Non c’è solo questo però, tutto il film è sbilanciato, troppo dilatato nella prima parte (in cui vengono impostati i caratteri) e poi rapido e sbrigativo nel finale; poco attento alle parti ambientate nel passato, la cui costruzione emotiva è cruciale per il presente, e quindi non eccessivamente efficace quando, nella vita di questa donna che ha amato follemente da giovane un ragazzo che non ha più visto, lo vede piombare nella sua vita adulta proprio quando sembra finalmente aver trovato un’altra storia ideale da vivere a pieno. Quello è il momento cruciale di ogni melodramma, quello in cui il tempo diventa un attore, ha un ruolo e si oppone alle possibilità di felicità della protagonista, e sembra depotenziato.

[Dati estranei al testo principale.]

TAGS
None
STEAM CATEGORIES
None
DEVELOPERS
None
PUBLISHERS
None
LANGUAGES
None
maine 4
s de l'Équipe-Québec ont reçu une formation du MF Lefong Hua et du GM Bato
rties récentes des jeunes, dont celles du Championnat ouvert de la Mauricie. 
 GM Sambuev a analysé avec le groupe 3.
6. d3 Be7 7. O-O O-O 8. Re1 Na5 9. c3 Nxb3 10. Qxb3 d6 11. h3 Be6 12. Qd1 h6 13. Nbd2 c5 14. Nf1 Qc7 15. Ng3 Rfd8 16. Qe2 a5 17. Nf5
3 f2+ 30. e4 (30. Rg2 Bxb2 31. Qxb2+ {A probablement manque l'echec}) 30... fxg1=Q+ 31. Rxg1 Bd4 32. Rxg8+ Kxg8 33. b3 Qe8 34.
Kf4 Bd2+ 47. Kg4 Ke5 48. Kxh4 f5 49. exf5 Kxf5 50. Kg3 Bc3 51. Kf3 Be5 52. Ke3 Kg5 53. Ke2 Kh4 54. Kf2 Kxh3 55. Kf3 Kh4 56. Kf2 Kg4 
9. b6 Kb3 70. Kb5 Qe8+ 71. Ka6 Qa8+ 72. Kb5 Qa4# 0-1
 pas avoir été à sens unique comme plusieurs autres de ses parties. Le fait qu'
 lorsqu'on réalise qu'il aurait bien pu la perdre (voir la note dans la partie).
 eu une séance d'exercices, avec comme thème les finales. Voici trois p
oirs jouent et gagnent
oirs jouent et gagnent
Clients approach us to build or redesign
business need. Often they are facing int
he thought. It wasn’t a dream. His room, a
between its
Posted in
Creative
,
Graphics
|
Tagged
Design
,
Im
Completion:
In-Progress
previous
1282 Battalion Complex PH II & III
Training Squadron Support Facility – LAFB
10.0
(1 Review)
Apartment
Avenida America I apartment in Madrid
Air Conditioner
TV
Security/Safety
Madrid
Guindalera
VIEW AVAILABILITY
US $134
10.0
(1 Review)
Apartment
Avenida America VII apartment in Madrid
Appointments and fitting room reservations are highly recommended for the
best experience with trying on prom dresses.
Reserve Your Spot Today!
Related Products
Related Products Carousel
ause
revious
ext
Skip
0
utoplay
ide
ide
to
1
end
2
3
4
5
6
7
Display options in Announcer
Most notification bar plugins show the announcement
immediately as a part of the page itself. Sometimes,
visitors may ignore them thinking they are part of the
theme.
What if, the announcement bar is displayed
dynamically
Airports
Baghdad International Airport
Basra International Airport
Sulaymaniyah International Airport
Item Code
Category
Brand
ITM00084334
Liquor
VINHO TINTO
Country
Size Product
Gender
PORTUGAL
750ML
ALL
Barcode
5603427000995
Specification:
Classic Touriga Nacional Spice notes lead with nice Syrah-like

Avrebbe avuto bisogno sicuramente di una scrittura migliore It Ends With Us, ma avrebbe avuto bisogno anche di un regista più esperto. La trama, che viene dal romanzo di Colleen Hoover, si capisce che ha del potenziale, ha delle svolte interessanti e cerca una complessità che altrove non si trova. Qui però non c’è solo la cattiva gestione dello stesso Baldoni, ma anche la recitazione di tutti gli altri attori è grossolana. Invece che cercare le sfumature, si punta sempre sulle stesse espressioni: il sereno sorriso di Blake Lively con cui comunica sia tranquillità che preoccupazione che sentimenti sofferti; le sopracciglia dispiaciute della migliore amica che vive in un costante stato sovreccitato e al tempo stesso in pena; il ridicolo fidanzato di lei; le loro tristi versioni giovani (anche se poi si innamorano!).

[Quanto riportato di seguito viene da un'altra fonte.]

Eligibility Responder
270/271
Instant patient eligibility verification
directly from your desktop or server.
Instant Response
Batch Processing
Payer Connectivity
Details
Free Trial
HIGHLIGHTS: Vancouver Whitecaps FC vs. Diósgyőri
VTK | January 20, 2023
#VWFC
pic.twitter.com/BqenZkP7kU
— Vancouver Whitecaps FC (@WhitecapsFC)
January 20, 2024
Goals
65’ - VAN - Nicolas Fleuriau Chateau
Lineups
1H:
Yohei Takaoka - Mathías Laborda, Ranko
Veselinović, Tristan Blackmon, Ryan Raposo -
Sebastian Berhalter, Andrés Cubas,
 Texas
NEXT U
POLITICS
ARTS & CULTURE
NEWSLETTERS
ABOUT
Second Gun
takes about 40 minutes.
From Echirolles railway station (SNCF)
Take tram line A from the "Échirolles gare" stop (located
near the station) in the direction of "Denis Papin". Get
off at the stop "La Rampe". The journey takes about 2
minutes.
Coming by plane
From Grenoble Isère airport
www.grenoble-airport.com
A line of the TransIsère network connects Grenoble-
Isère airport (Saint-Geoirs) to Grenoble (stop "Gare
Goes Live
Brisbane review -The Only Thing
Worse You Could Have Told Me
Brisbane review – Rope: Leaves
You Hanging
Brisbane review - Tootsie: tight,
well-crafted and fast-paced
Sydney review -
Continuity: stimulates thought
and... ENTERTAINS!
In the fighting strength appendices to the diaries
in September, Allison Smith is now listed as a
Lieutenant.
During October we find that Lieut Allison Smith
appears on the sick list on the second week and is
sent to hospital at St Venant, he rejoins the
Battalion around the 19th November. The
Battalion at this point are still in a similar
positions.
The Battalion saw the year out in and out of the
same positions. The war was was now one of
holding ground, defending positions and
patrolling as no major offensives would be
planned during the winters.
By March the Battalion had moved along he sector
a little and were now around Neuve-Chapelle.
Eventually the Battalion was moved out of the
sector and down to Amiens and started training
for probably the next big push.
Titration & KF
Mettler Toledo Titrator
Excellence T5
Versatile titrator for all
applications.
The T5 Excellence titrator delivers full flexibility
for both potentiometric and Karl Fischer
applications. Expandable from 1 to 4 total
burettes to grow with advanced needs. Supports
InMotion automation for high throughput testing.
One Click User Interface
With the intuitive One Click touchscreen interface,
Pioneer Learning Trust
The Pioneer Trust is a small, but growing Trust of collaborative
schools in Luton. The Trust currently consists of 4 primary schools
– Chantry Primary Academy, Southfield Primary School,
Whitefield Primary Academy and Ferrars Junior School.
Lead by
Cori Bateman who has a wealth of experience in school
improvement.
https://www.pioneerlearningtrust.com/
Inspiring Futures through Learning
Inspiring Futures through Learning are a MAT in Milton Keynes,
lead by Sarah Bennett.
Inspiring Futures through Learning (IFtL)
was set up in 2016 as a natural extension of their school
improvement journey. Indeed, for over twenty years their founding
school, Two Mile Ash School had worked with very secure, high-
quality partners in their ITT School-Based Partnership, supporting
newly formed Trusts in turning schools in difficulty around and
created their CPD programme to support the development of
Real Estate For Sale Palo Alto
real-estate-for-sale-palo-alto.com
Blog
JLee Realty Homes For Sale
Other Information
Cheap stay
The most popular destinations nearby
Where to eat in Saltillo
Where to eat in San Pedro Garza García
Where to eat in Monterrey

In un film come questo, in cui al centro di tutto ci sono le scelte sentimentali di una donna in una trama che ne mette alla prova la capacità di afferrare l’amore vero in mezzo a molte possibilità, uno che non ha come obiettivo di riscrivere il genere ma anzi di centrare tutti i punti della lista e usare il potere evocativo della formula per poi costruire un secondo discorso che compare nel finale, la recitazione è un po’ più cruciale del solito perché tutto è finalizzato a quello, a esternare di un sentimento che deve accoppiarsi con quello che esiste dentro lo spettatore e in questa identità scatenare la commozione. Ma come si può sentire identità con qualcosa recitato così dozzinalmente?